This weekend as our community gets ready to celebrate the 4th of July, many families will head to their local pool or a neighbors pool to cool off and enjoy swimming. We want children to live active and healthy lives, and we encourage families to spend time together this weekend!
Safe Kids Upstate, part of the Bradshaw Institute for Community Child Health & Advocacy at GHS Children’s Hospital, wants to share some safety tips with your family.
Drowning is the second-leading cause of unintentional injury-related death for children ages 1-19. On average, about 1,000 children die each year due to unintentional drowning and more than 5,000 are seen in emergency rooms for injuries from near-drowning incidents. Two-thirds of these deaths occur between May and August.
All of these deaths are preventable, and there are a few things we recommend to keep your child safe:
1. Introduce children to the water at a very early age.
- Let them know that they need to be with an adult when swimming in a pool or open body of water. Teach children to be careful around the water—but not to be afraid of swimming. We encourage families to consider swim lessons for their children as soon as possible. Many great swim instructors and programs are available throughout the Upstate.
2. Teach kids not to swim alone.
- Whether you’re swimming in a backyard pool or in a lake, teach children to swim with an adult. Older, more experienced swimmers should still swim with a partner every time. From the first time your kids swim, teach children to never go near or in water without an adult present.
3. Never leave a child unsupervised in the pool.
- In a recent study by Safe Kids Worldwide, one out of three parents responded that they have left a child alone in a pool for two or more minutes. Drowning can happen very quickly, and children need constant supervision around water.
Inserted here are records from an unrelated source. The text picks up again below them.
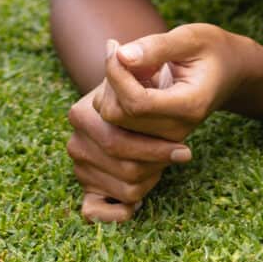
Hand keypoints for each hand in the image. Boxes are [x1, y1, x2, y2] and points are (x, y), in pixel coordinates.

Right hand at [66, 62, 193, 224]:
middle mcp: (76, 138)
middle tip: (183, 153)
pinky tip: (138, 201)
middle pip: (123, 166)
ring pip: (124, 188)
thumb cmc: (156, 76)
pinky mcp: (89, 183)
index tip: (186, 147)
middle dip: (156, 162)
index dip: (156, 146)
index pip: (118, 137)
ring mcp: (81, 162)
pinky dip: (118, 212)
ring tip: (163, 162)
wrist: (147, 89)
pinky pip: (95, 210)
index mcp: (83, 111)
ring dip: (151, 179)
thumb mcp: (162, 55)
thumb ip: (145, 50)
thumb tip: (117, 49)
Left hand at [94, 25, 240, 143]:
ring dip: (110, 89)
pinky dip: (113, 98)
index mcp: (189, 106)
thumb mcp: (191, 38)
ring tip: (133, 67)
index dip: (116, 74)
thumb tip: (122, 55)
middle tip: (123, 53)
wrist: (230, 73)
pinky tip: (132, 81)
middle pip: (117, 115)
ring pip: (111, 120)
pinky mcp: (151, 138)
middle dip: (111, 80)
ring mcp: (163, 138)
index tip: (116, 47)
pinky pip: (114, 123)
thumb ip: (157, 46)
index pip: (135, 103)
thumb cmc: (210, 50)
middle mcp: (175, 130)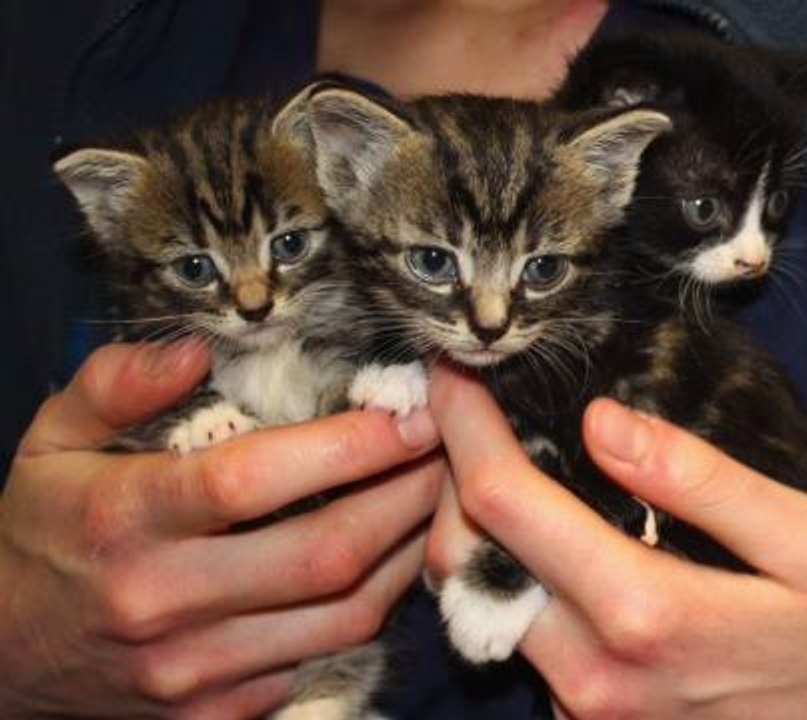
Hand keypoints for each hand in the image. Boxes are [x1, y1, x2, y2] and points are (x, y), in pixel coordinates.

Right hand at [0, 342, 442, 718]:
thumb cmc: (44, 529)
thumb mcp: (51, 439)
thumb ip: (115, 384)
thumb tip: (195, 351)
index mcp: (121, 518)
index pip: (251, 481)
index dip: (346, 446)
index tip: (410, 412)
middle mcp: (160, 601)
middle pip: (322, 554)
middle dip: (406, 496)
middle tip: (448, 449)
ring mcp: (191, 670)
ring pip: (342, 616)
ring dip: (408, 553)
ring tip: (436, 498)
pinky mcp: (214, 714)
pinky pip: (321, 658)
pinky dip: (369, 607)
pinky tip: (389, 560)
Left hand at [423, 364, 806, 717]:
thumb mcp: (805, 540)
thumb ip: (701, 480)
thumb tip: (601, 421)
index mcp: (642, 615)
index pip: (506, 504)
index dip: (466, 425)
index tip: (455, 370)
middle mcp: (591, 676)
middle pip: (463, 558)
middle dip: (452, 471)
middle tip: (471, 406)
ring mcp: (583, 712)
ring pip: (473, 604)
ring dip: (472, 525)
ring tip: (499, 456)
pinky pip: (513, 638)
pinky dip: (505, 575)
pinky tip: (542, 533)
4. Designate a “water watcher”
- Life can be busy and technology can be distracting. We recommend taking turns watching children in the pool with groups of adults. We recommend using a “water watcher” card that can be passed between adults, with the “watcher” supervising children at all times unless they find another adult to take their place. You can download our water watcher cards here.
5. Wear a life jacket when on a boat or swimming in open water.
- This applies to parents and children. Even the best of swimmers needs the extra protection and safety in the event they are rendered unconscious while boating. Make sure the life jacket appropriately fits your child by having the child make a “touchdown” signal—raising both arms straight up; if the life jacket hits the child’s chin or ears, it may be too big or the straps may be too loose.
Lee Penny is the manager of Safe Kids Upstate, the award-winning children’s safety advocacy group that is part of the Bradshaw Institute for Community Child Health & Advocacy at GHS Children’s Hospital.